Another higher education expert questioning some of Blackman’s arguments, particularly on a common curriculum for higher education, is Dr Diana Beech, director of the Finsbury Institute at City St George’s, University of London.

She told University World News: "While standardisation could bring consistency – especially around key themes like sustainability and digital literacy – it risks undermining the diversity and innovation that make UK higher education globally distinctive.

“A careful balance is needed between coherence and institutional freedom to innovate, particularly if universities are to remain responsive to local and global challenges.”

However, Beech supported Blackman’s arguments about the LLE, telling University World News: “The LLE is promising in theory, but risks falling short in practice unless it is accompanied by a shift in how we value and support future learning.”

She agreed that if full-time honours degrees continue to dominate the student support system, the LLE could become a “bolt-on” rather than a genuine enabler of flexible, lifelong learning.

She also said it was crucial that any higher education reforms should not deter people from pursuing full degrees, adding: “The LLE should allow those unable to commit to three years of full-time study to progress at their own pace – without diminishing the aspiration of others.
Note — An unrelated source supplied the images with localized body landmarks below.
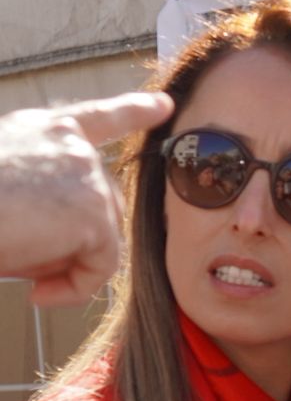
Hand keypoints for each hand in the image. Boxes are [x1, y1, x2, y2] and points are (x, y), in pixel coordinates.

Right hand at [0, 92, 170, 304]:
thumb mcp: (6, 187)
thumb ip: (48, 197)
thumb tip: (83, 235)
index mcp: (42, 130)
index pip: (97, 118)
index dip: (133, 111)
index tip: (164, 106)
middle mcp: (71, 144)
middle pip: (99, 206)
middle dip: (68, 242)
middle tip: (18, 256)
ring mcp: (87, 174)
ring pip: (100, 238)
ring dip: (62, 264)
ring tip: (13, 263)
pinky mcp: (94, 212)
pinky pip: (102, 266)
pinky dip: (74, 288)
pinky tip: (37, 294)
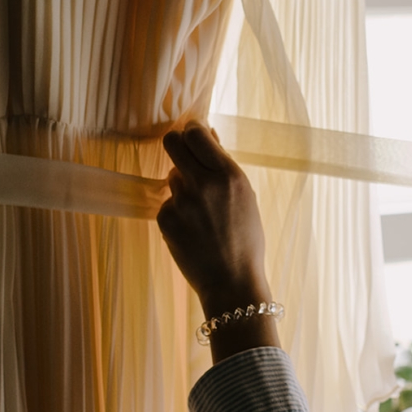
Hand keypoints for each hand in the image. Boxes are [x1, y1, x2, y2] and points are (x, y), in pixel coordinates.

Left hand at [157, 121, 271, 320]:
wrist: (232, 280)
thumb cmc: (245, 238)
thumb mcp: (246, 196)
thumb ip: (224, 164)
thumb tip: (208, 132)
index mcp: (229, 175)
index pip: (195, 132)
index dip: (191, 131)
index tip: (194, 137)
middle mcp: (204, 184)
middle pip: (172, 142)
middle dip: (177, 145)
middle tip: (185, 158)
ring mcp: (182, 202)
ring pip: (171, 176)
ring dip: (182, 186)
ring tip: (201, 211)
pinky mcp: (166, 219)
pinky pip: (167, 202)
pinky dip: (177, 211)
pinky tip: (193, 229)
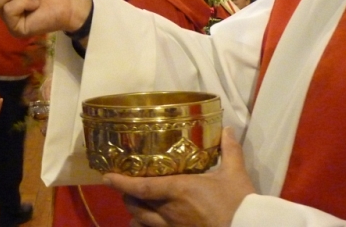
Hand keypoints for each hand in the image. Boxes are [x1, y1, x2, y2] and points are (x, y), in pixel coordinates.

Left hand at [103, 128, 254, 226]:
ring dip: (136, 213)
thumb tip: (227, 129)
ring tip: (136, 204)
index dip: (121, 183)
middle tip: (125, 186)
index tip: (106, 176)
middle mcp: (171, 212)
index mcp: (179, 191)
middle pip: (136, 206)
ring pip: (143, 223)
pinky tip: (150, 222)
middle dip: (127, 197)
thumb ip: (229, 150)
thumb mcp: (235, 173)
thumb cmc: (239, 203)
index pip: (141, 188)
“Encouraging shorter, stackable qualifications is, of course, welcome, but this must not come at the expense of aspiration. The goal should be to create a system that values both modular progression and full-time study, offering genuine student choice rather than forcing people into a binary decision.

“Reforming professional and occupational standards to support modular progression will be a good first step towards progress.”

Microcredentials

On the question of microcredentials, Blackman said that while they fitted into his future model for higher education, he considered short qualifications to be more important, as learners were “qualifying” in something.

“In that sense, microcredentials, modules and other accredited short courses are complementary but not substitutes,” he explained (noting that they may often not lead to qualifications).

Blackman told University World News: “You might be interested to know that in my discussions with the Department for Education I tried to persuade them not to include modules in the LLE but only qualifications, with strong incentives to have shorter qualifications.

“I felt modules should be funded from the apprenticeships levy and that students shouldn't take on debt for a course that isn't a qualification.

“In the end, modules are to be funded by the LLE but only ‘vocational’ modules, while the apprenticeships levy – now the ‘growth and skills levy’ – is being opened up to modules.”